Christmas holiday not a day off for everyone
BY JAMES D. WOLF JR. Post-Tribune correspondent December 25, 2013 1:34PM
Updated: January 27, 2014 12:39PM
VALPARAISO — While many hoped to wake up to a white Christmas on Wednesday monring, the snowplow and salt truck operators were waiting to see if the snow would bring them a flurry of work.
In Valparaiso, the four main salt truck drivers got the call about 7:15 a.m., as did day supervisor Tony Reid, who loaded the trucks with a payloader.
They were part of the Christmas workforce, providing essential services and conveniences while many have a day off.
The plow crews are on-call all winter, but whether they work on the holiday is a gamble.
“(It’s) the first one that I remember in 17 years. I was called out one Christmas Eve, but this is the first Christmas Day,” Reid said. “It’s gratifying because we’re keeping the residents safe and giving them a safe Christmas.”
He wasn’t worried about missing the holiday during his 7 a.m. - 7 p.m. shift; he celebrates at night.
“I don’t have little kids waiting for Santa,” he said
Driver Chester Zell’s children are also grown and gone. So working on holidays, including July 4, gives him something to do, he said.
Both he and Adam Saberniak, whose girlfriend was visiting her family, estimated that their shift would take about three hours out of their morning.
For many, Christmas started with midnight Mass, where others also were working.
Besides the priests at Saint Paul Catholic Church in Valparaiso, there was music director Stephen Schnurr, whose Christmas Day duties with the choir and instrumentalists began with 4 p.m. Mass on Christmas Eve.
“We’re here to deliver something for the people,” Schnurr said. “A lot of time, it’s the music that touches somebody, that moves the faithful.”
Although he works Christmas, Easter and New Year’s Day, after 23 years with St. Paul, it gives him job satisfaction, but he has also saw a woman from Kouts sing in the midnight Mass choir and drive back in the morning.

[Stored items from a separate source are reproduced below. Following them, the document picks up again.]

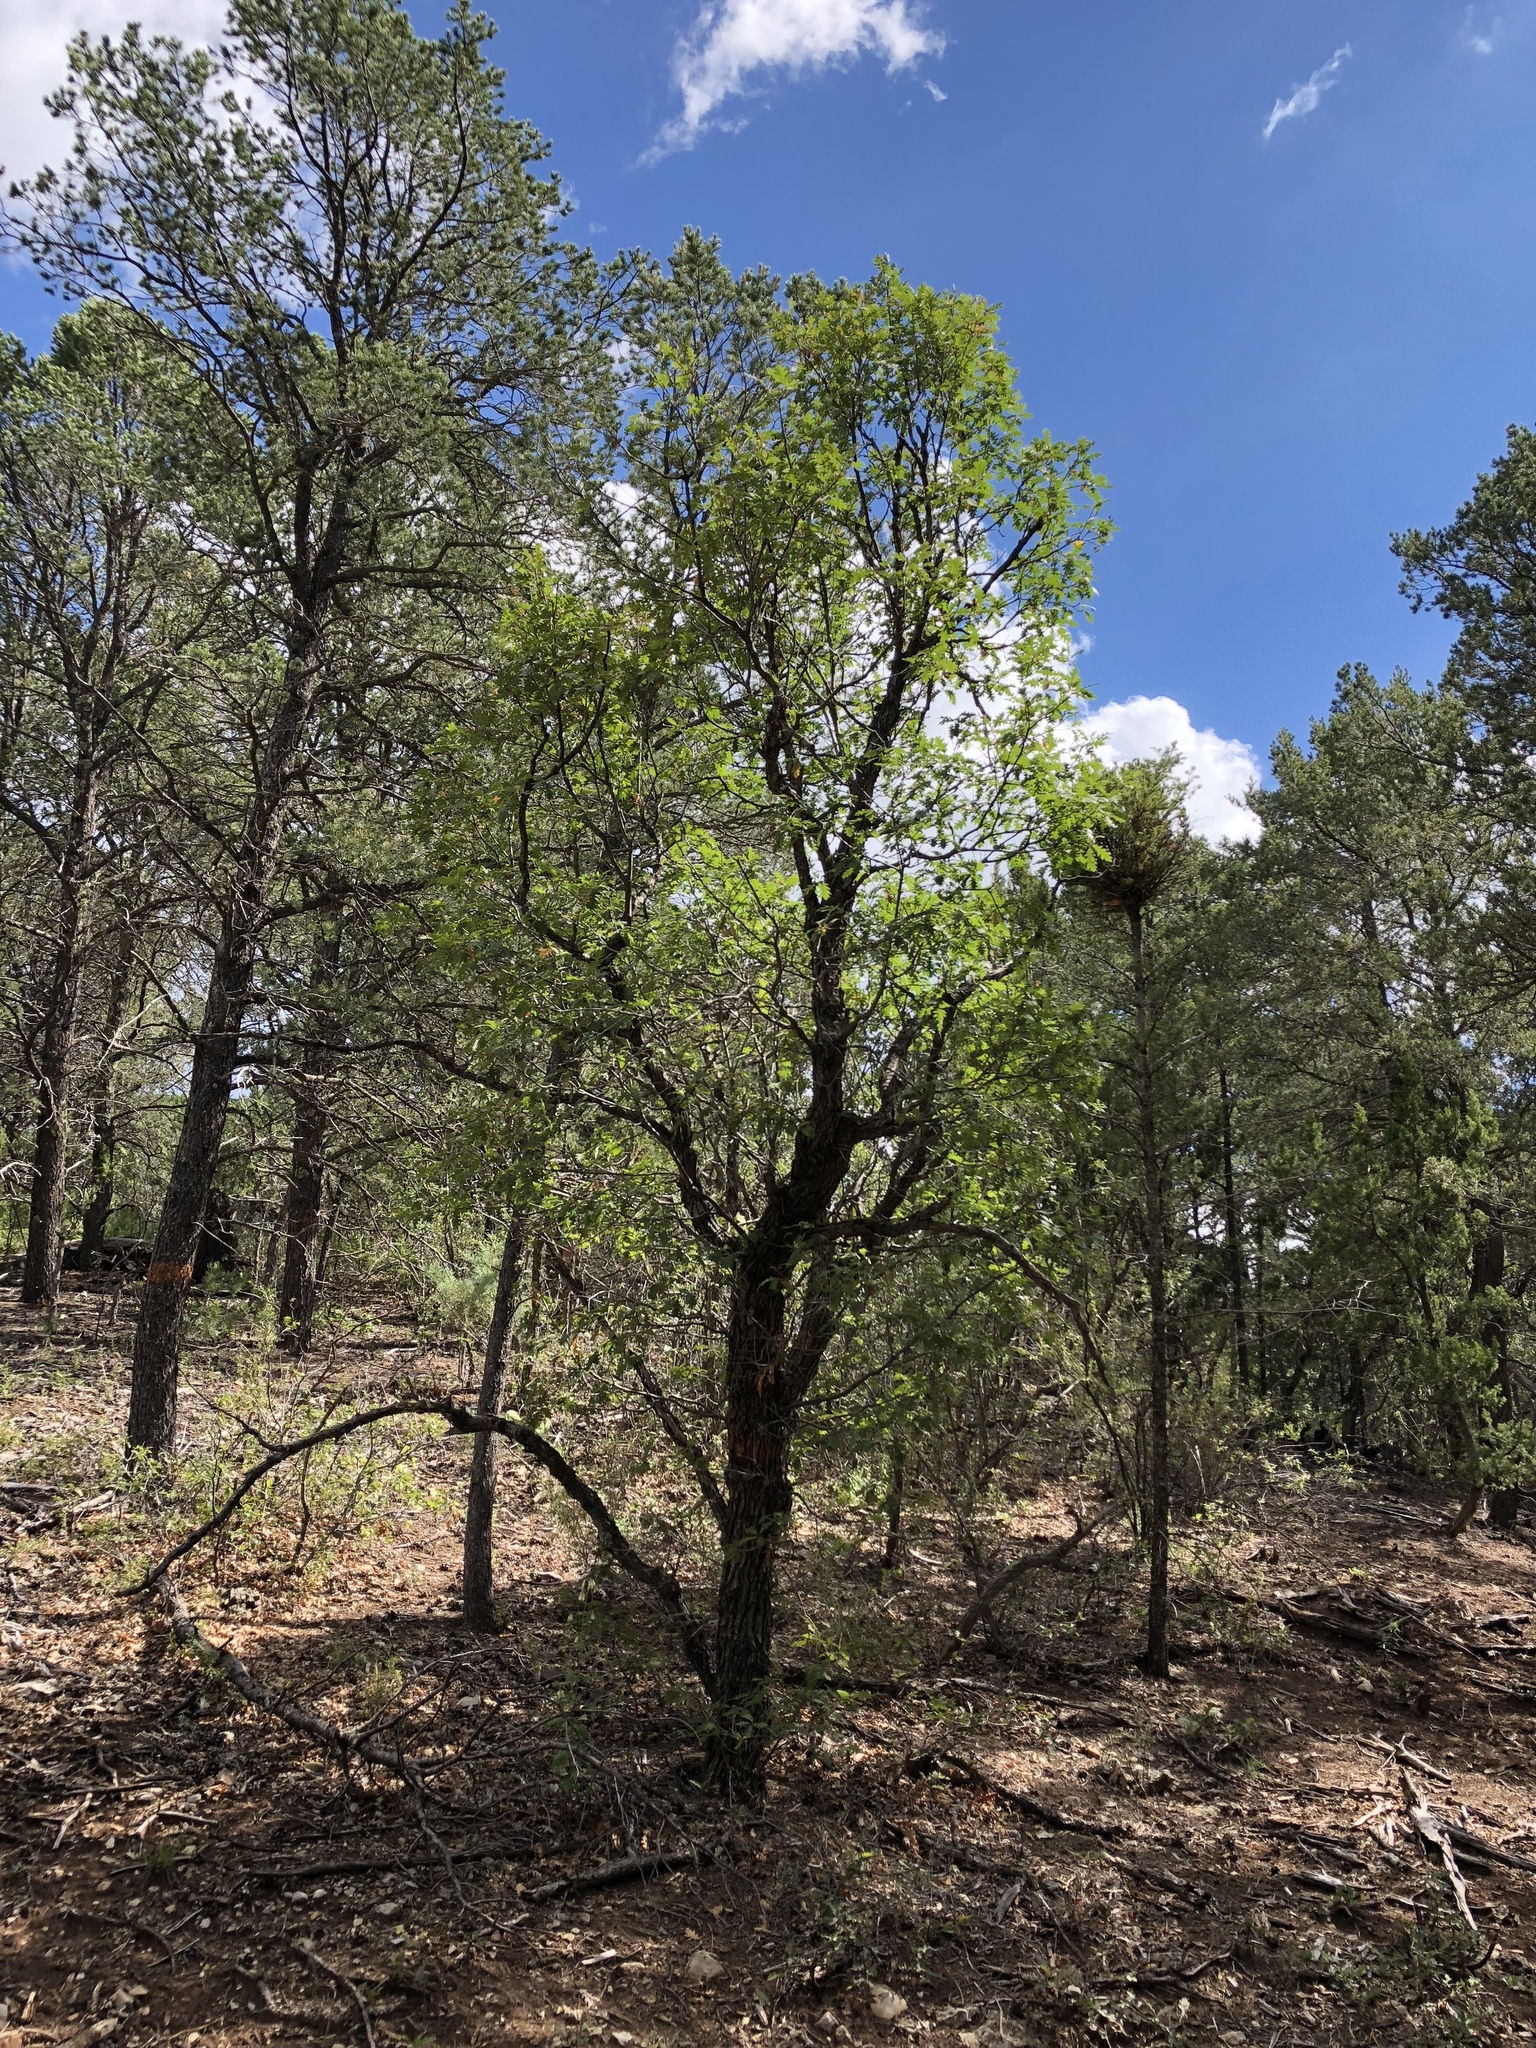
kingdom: Plantae
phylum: Tracheophyta
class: Magnoliopsida
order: Fagales
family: Fagaceae
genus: Quercus
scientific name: Quercus gambelii
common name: Gambel oak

About 1,400 people attended the 4 p.m. Christmas Eve Mass, and the Mass attracts many people from elsewhere.
The Leuck family of Wanatah — Angel, Jon and daughters Brianna and Liz — have made midnight Mass a tradition since dad was young.
“It’s always kind of nice to go and know that Midnight Mass is Christmas and our savior is born,” Jon said.
Angel said, “There wasn’t one (a midnight Mass) around us, so we came out here.”
Movie theaters also opened for the day, Cinemark in Valparaiso started a run of shows about 10 a.m.
Most people who showed up said they had celebrated or planned to celebrate Christmas at another time, either the previous weekend or the coming weekend.
“I didn’t know the movies would be open,” said Mary Ann Sheller of Valparaiso, whose friends suggested they meet there.
Mary Bruyst of Union Mills said her kids went to warmer places for the holidays, so they decided to see a movie on Christmas for the first time.
Teri Perkins of Chesterton had family out for Thanksgiving and celebrated on quietly Christmas Eve and Jacob, 10, chose “The Hobbit.”
“It’s a nice, quiet day with the family,” her father, Sig Niepokoj said.
Husband Jim said, “It’s either that or stay home cleaning up the house.”
The Goodrich Quality Theaters in Portage didn’t open until 3 p.m. and had closed Christmas Eve after the 5 p.m. showing so employees could spend time with family, a preference of the chain’s owner.
“We’re a bit smaller chain, so it’s something we can do,” Manager Kevin Morgan said.
Morgan expected 40 of the 85 employees to work, and they have a $2 an hour bonus.
Although “Wolf of Wall Street,” “Believer,” “The Secret Life of Walter Mitty,” “Grudge Match” and “Mandela” all opened on Christmas, he expected family-oriented films like “Frozen” and “The Hobbit” to do well.
For travelers, gas stations and conveniences stores like the Family Express at Ind. 249 and Ameriplex Drive were open, and clerk Samantha Vereb said all employees were expected to work a few hours.
She, however, wouldn’t start most family gatherings until after 4 p.m. and worked some hours to shorten another employee’s shift.
Most customers came from Illinois and Michigan and just got off the highway, but some people bought scratch off lottery tickets and roses — “Easy gifts, fast,” she said.
Cigarette sales seemed down, she said, but bathroom usage was up.
Mac Mosley of Portage stopped for a dozen eggs on the way to visit grandma because she called and said she ran out and needed them for sweet potato pie.